* [Excerpted passage]:
════════

Working Through Grief – Part 2

September Trent, MS, LPC

Inner Struggles of Grief

When grieving a loss, you may experience inner struggles. This article discusses common inner struggles and positive ways to work through the grieving process. It is very normal to go through the following struggles. Grieving involves feeling a mix of emotions. These emotions may occur all at once or at different times of the day or at different points of your grieving process. It is very important that you acknowledge and experience all these emotions.

Relief- This relief comes from not seeing a loved one suffer any longer or that an event is over. Most importantly, your relief comes from a calm period after a storm of pain.

Emotional Rest- You may experience emotional mood swings throughout your grieving process. Remember that no emotion is right or wrong.  You may find it helpful to write down your feelings or journal about them.

Regrets- Almost everyone has regrets of some sort.  No one is perfect, and you cannot do everything the way you hoped. It is important to examine your regrets because they may root in a deeper personal issue. It is important to give yourself some slack and forgive yourself for not doing all you had hoped. It may also be helpful to write a letter to a loved one and tell him the things you regret and the things you wish you would have told him.

════════

* [Work order 1]:
Answer these from the grief article, one line each:
(a) According to the grief article, where does your relief come from most importantly?
(b) What does it suggest you may find helpful for emotional mood swings?
(c) What kind of letter does it say may be helpful to write to a loved one?

* [Supplied entries]:
════════

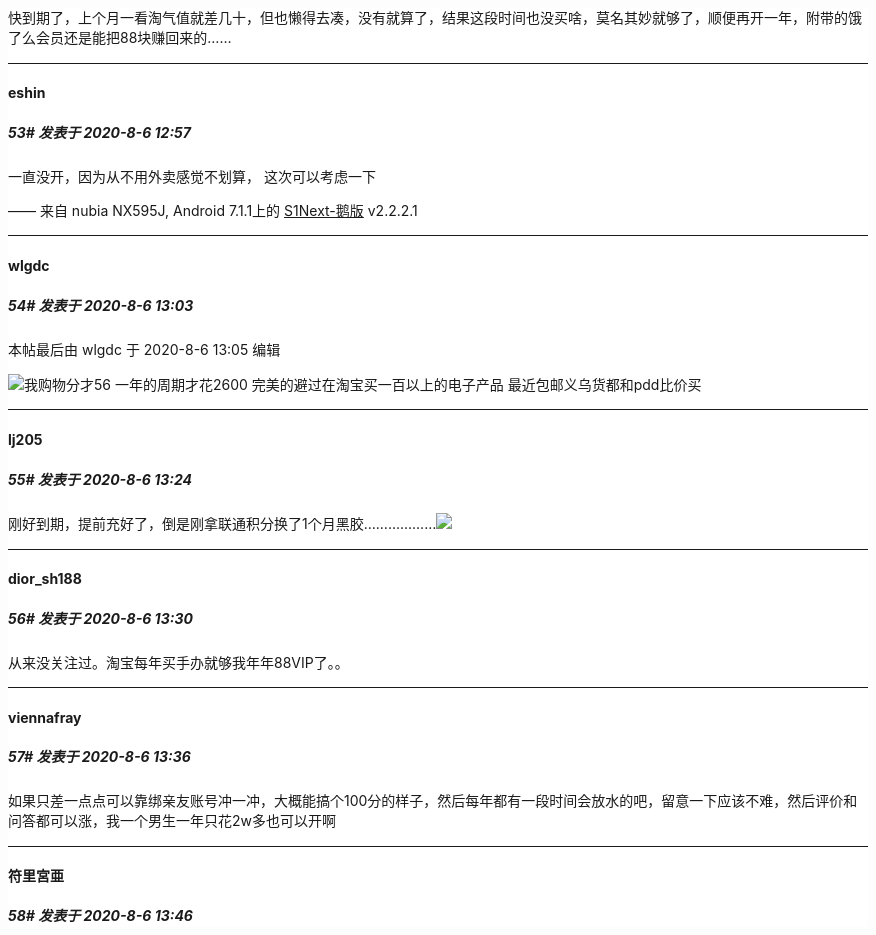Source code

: 
快到期了，上个月一看淘气值就差几十，但也懒得去凑，没有就算了，结果这段时间也没买啥，莫名其妙就够了，顺便再开一年，附带的饿了么会员还是能把88块赚回来的……


-----

####  eshin  
##### 53#       发表于 2020-8-6 12:57


一直没开，因为从不用外卖感觉不划算，
这次可以考虑一下

—— 来自 nubia NX595J, Android 7.1.1上的 [S1Next-鹅版](https://github.com/ykrank/S1-Next/releases) v2.2.2.1


-----

####  wlgdc  
##### 54#       发表于 2020-8-6 13:03


 本帖最后由 wlgdc 于 2020-8-6 13:05 编辑 

<img src="https://static.saraba1st.com/image/smiley/face2017/067.png" referrerpolicy="no-referrer">我购物分才56 一年的周期才花2600 完美的避过在淘宝买一百以上的电子产品 最近包邮义乌货都和pdd比价买


-----

####  lj205  
##### 55#       发表于 2020-8-6 13:24


刚好到期，提前充好了，倒是刚拿联通积分换了1个月黑胶………………<img src="https://static.saraba1st.com/image/smiley/face2017/001.png" referrerpolicy="no-referrer">


-----

####  dior_sh188  
##### 56#       发表于 2020-8-6 13:30


从来没关注过。淘宝每年买手办就够我年年88VIP了。。


-----

####  viennafray  
##### 57#       发表于 2020-8-6 13:36


如果只差一点点可以靠绑亲友账号冲一冲，大概能搞个100分的样子，然后每年都有一段时间会放水的吧，留意一下应该不难，然后评价和问答都可以涨，我一个男生一年只花2w多也可以开啊


-----

####  符里宮亜  
##### 58#       发表于 2020-8-6 13:46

════════

* [Work order 2]:
Rewrite the listing as a numbered list with the blank lines left out. Start at the line that contains "一年的周期才花2600 完美的避过在淘宝买一百以上的电子产品 最近包邮义乌货都和pdd比价买" and end at the end of the listing.

* [Written answer 1]:
(a) A calm period after a storm of pain.
(b) Writing down your feelings or journaling about them.
(c) A letter telling the loved one the things you regret and the things you wish you had told him.

* [Written answer 2]:
1. <img src="https://static.saraba1st.com/image/smiley/face2017/067.png" referrerpolicy="no-referrer">我购物分才56 一年的周期才花2600 完美的避过在淘宝买一百以上的电子产品 最近包邮义乌货都和pdd比价买
2. -----
3. ####  lj205  
4. ##### 55#       发表于 2020-8-6 13:24
5. 刚好到期，提前充好了，倒是刚拿联通积分换了1个月黑胶………………<img src="https://static.saraba1st.com/image/smiley/face2017/001.png" referrerpolicy="no-referrer">
6. -----
7. ####  dior_sh188  
8. ##### 56#       发表于 2020-8-6 13:30
9. 从来没关注过。淘宝每年买手办就够我年年88VIP了。。
10. -----
11. ####  viennafray  
12. ##### 57#       发表于 2020-8-6 13:36
13. 如果只差一点点可以靠绑亲友账号冲一冲，大概能搞个100分的样子，然后每年都有一段时间会放水的吧，留意一下应该不难，然后评价和问答都可以涨，我一个男生一年只花2w多也可以开啊
14. -----
15. ####  符里宮亜  
16. ##### 58#       发表于 2020-8-6 13:46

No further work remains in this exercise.